SEC Faces Sanctions – Again!

Bragança Law

SEC Made Numerous Material Misrepresentations to Utah District Court

***UPDATES BELOW – 3/19/24 and 6/4/24***

For a government agency with the talent and resources of the Securities and Exchange Commission, its ability to lose its focus and score an own goal is sometimes remarkable. At the same time the Supreme Court has power of administrative agency powers squarely within its cross-hairs, see, e.g., Loper Bright Enterprises, et al. v. Raimondo, et al., Dkt. No. 22-451 (Sup. Ct. argument Jan. 17. 2024) (challenge to Chevron doctrine); Axon Enterprise, Inc. v. FTC, and SEC v. Cochran, 143 S.Ct. 890 (2023) (parties can challenge constitutionality of agency action prior to adjudication on merits); AMG Capital Mgmt., Inc. v. FTC, 141 S. Ct. 1341 (2021) (restricting ability of FTC to obtain monetary redress for victims of consumer protection statutes); SEC v. Jarkesy, Dkt. No. 22-859 (Sup. Ct. argument Nov. 29, 2023) (whether SEC’s discretion to determine whether to proceed via federal court or in administrative proceedings is constitutional, and whether SEC is entitled to obtain civil penalties in administrative proceedings without a jury), the SEC’s blunders in certain high profile cases may be providing those intent on clippings its wings all the ammunition they need.

TASK DETAILS: Which court cases does the SEC sanctions text cite by name? The data that follows is separate material, unrelated to the SEC sanctions text.

DATASET:
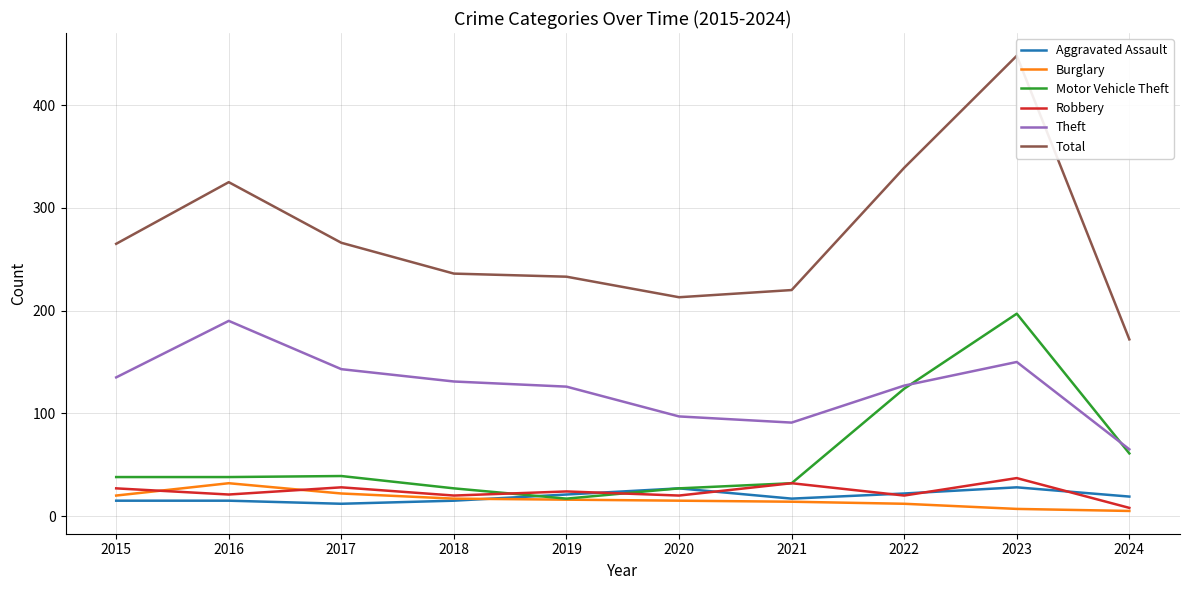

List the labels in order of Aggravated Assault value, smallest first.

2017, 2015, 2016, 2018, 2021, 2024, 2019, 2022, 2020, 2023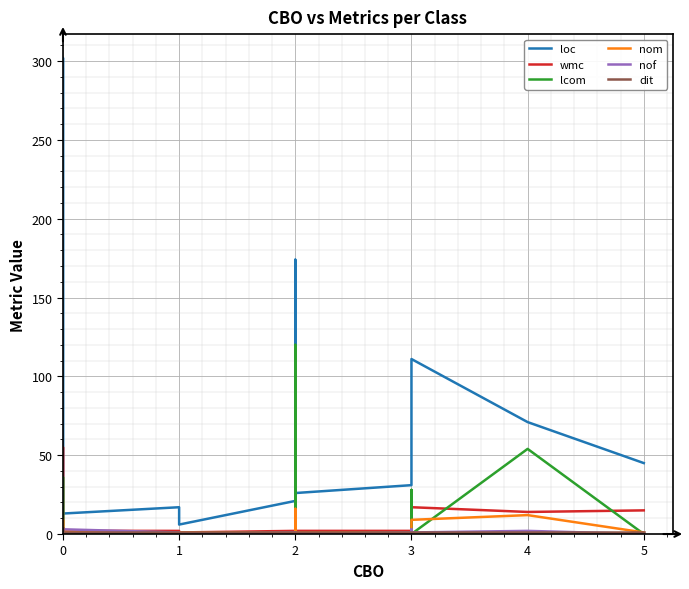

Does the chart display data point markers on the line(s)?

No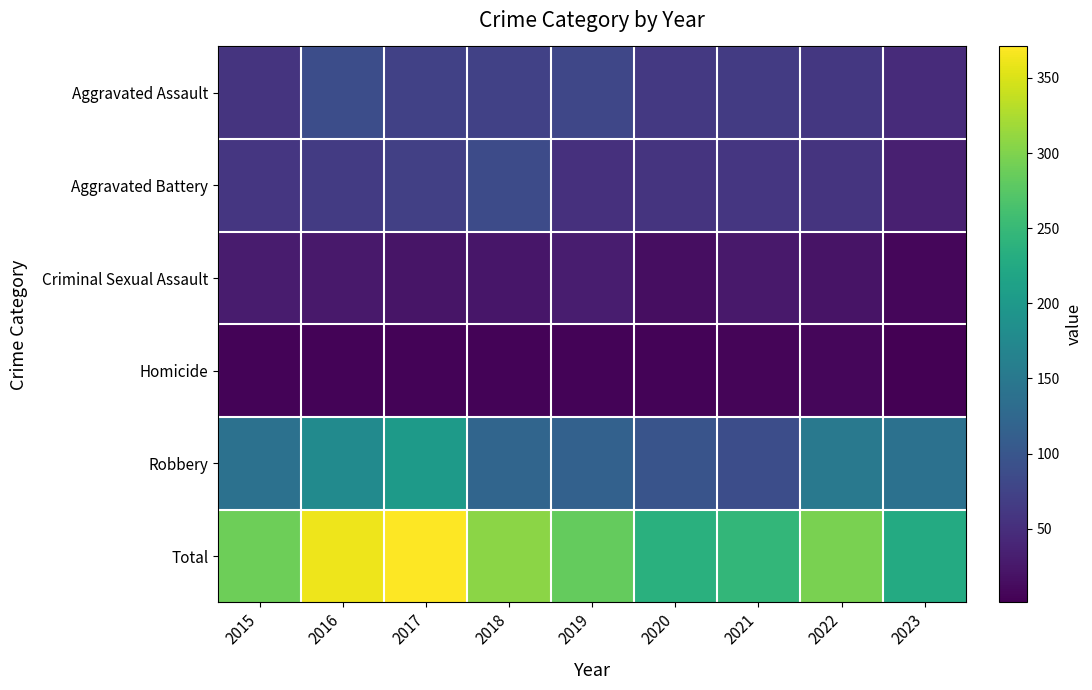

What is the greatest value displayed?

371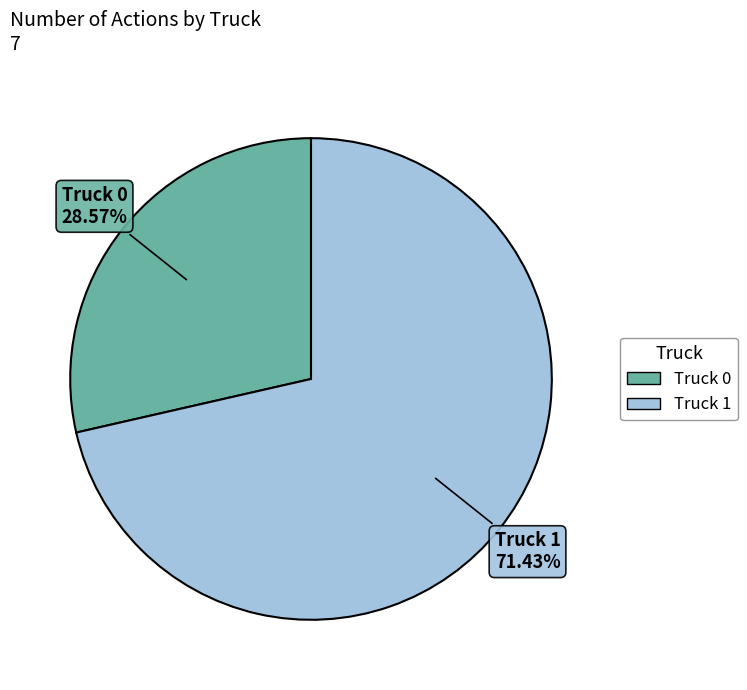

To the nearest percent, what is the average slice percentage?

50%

ANSWER BOX:
- Loper Bright Enterprises, et al. v. Raimondo, et al.
- Axon Enterprise, Inc. v. FTC
- SEC v. Cochran
- AMG Capital Mgmt., Inc. v. FTC
- SEC v. Jarkesy